Joined by four new members of the New York City Council, we organized a neighborhood canvass to talk about community safety, hate violence prevention, and bystander intervention. And two days after the Williamsburg attack on the Hasidic man, we organized another community safety canvass in the neighborhood, attended by local violence-interruption groups and representatives of various political offices — including the Mayor’s Office for the Prevention of Hate Crimes and the New York City Commission on Human Rights.
New York City invested $1 million in this kind of work in 2019. But only one year later, this program — not the NYPD — is what the city chose to defund, even as rates of hate violence increased nationwide. However, we have just elected a new city government, with a powerful progressive bloc in city council that believes in this type of restorative work. These members are not just committed to funding the program, but also to participating in it with us — just as we saw at our events last week.

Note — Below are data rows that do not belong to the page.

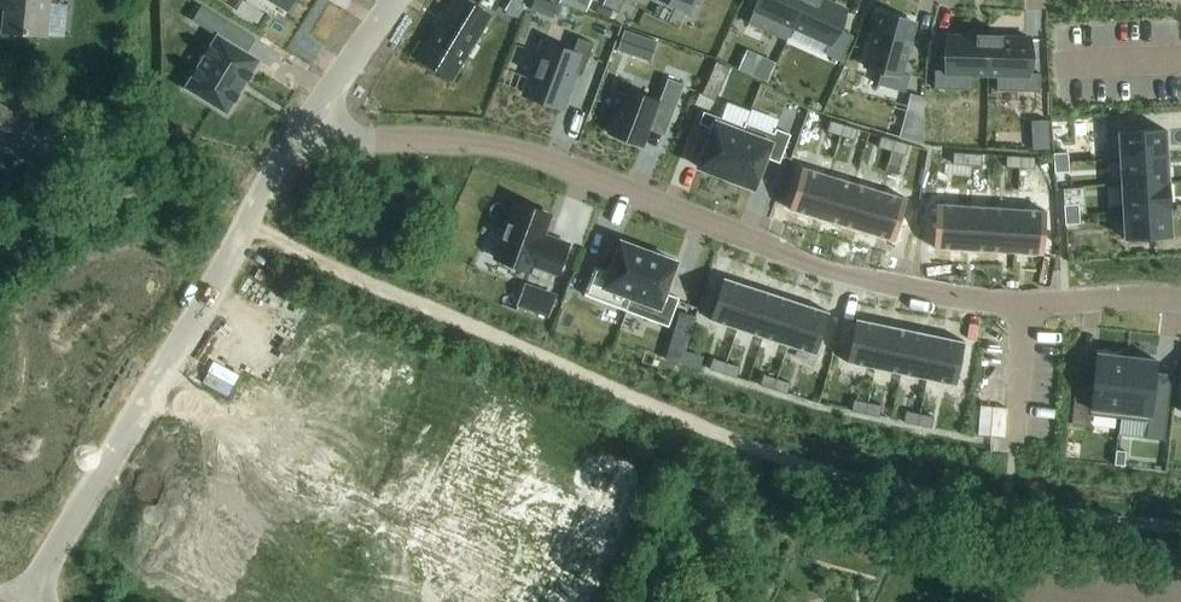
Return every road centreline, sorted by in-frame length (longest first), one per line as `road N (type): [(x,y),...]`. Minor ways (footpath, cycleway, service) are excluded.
road 1 (track): [(1180,526),(898,487),(759,453),(174,195),(116,198),(0,253)]
road 2 (residential): [(315,131),(532,158),(808,262),(933,297),(1023,306),(1180,302)]
road 3 (unclassified): [(25,601),(265,187),(315,131)]
road 4 (unclassified): [(315,131),(336,82),(393,0)]

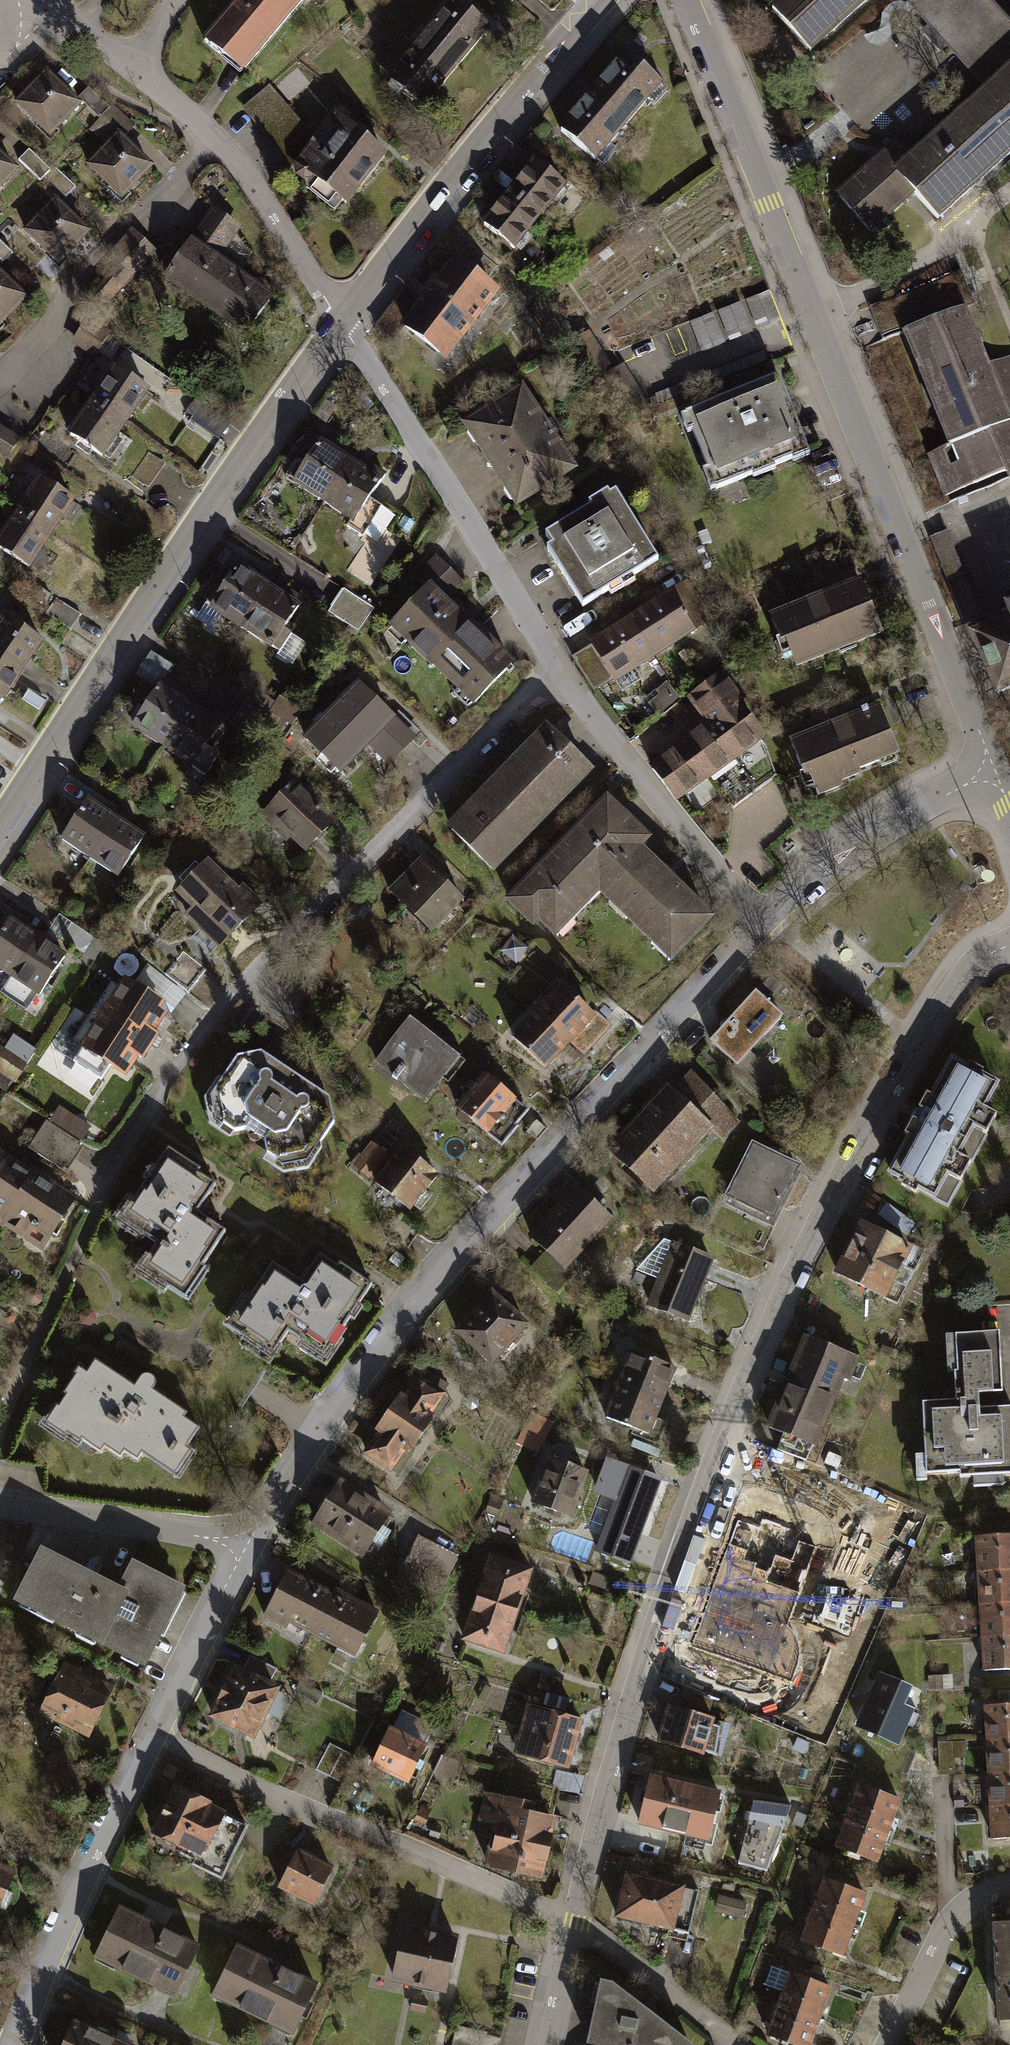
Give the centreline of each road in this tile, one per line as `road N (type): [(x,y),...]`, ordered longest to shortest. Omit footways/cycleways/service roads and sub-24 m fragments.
road 1 (residential): [(570,1918),(669,1574),(774,1324),(966,977),(1009,945)]
road 2 (residential): [(993,765),(689,0)]
road 3 (residential): [(249,1544),(414,1304),(776,926)]
road 4 (residential): [(111,1181),(215,1017),(268,988),(288,938),(558,670)]
road 5 (tertiary): [(0,820),(206,507),(342,320)]
road 6 (residential): [(158,1736),(273,1798),(570,1918)]
road 7 (tertiary): [(342,320),(499,115),(601,0)]
road 8 (residential): [(342,320),(558,670)]
road 9 (residential): [(17,2044),(96,1857),(158,1736)]
road 10 (residential): [(558,670),(723,873),(776,926)]
road 11 (residential): [(135,70),(248,176),(342,320)]
road 12 (residential): [(776,926),(865,844),(993,765)]
road 13 (residential): [(0,1504),(249,1544)]
road 14 (residential): [(158,1736),(249,1544)]
road 15 (residential): [(888,2044),(952,1916),(1009,1886)]
road 16 (residential): [(544,2044),(570,1918)]

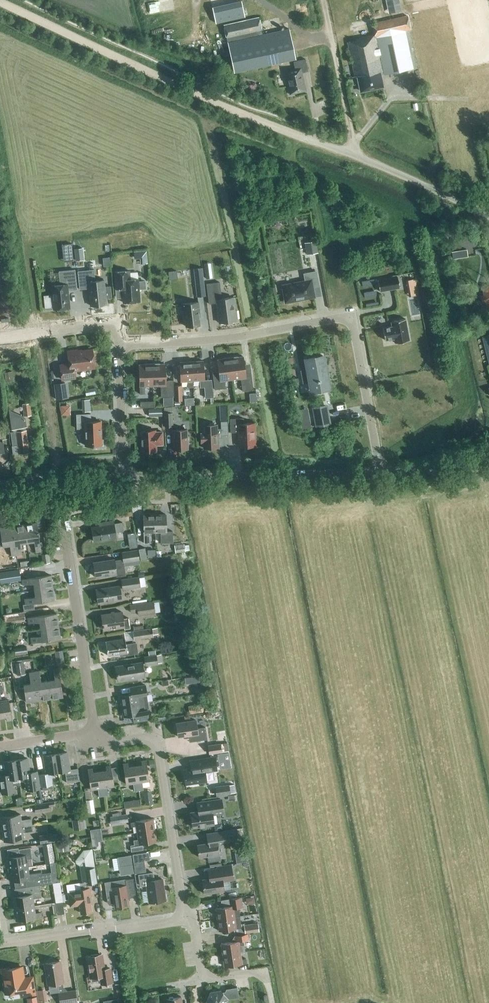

We all want to believe that if we are hurt or harassed, people nearby will help us, and most of us want to help when we see someone being harmed as well. But many of us lack the tools to assess whether it is safe to intervene, and if so, what to do. People are hungry for this information; time and again, when New Yorkers who are accustomed to automatically side-stepping canvassers register what we are offering them, they double back to take a pamphlet.
This is what gives us hope. This is the kind of non-carceral, collective work that cities like New York should fund to stop hate violence. None of us can make it through another pandemic year fueled by fear, division, and violence. To survive, we will need solidarity, care, and community. Today, as always, we keep us safe.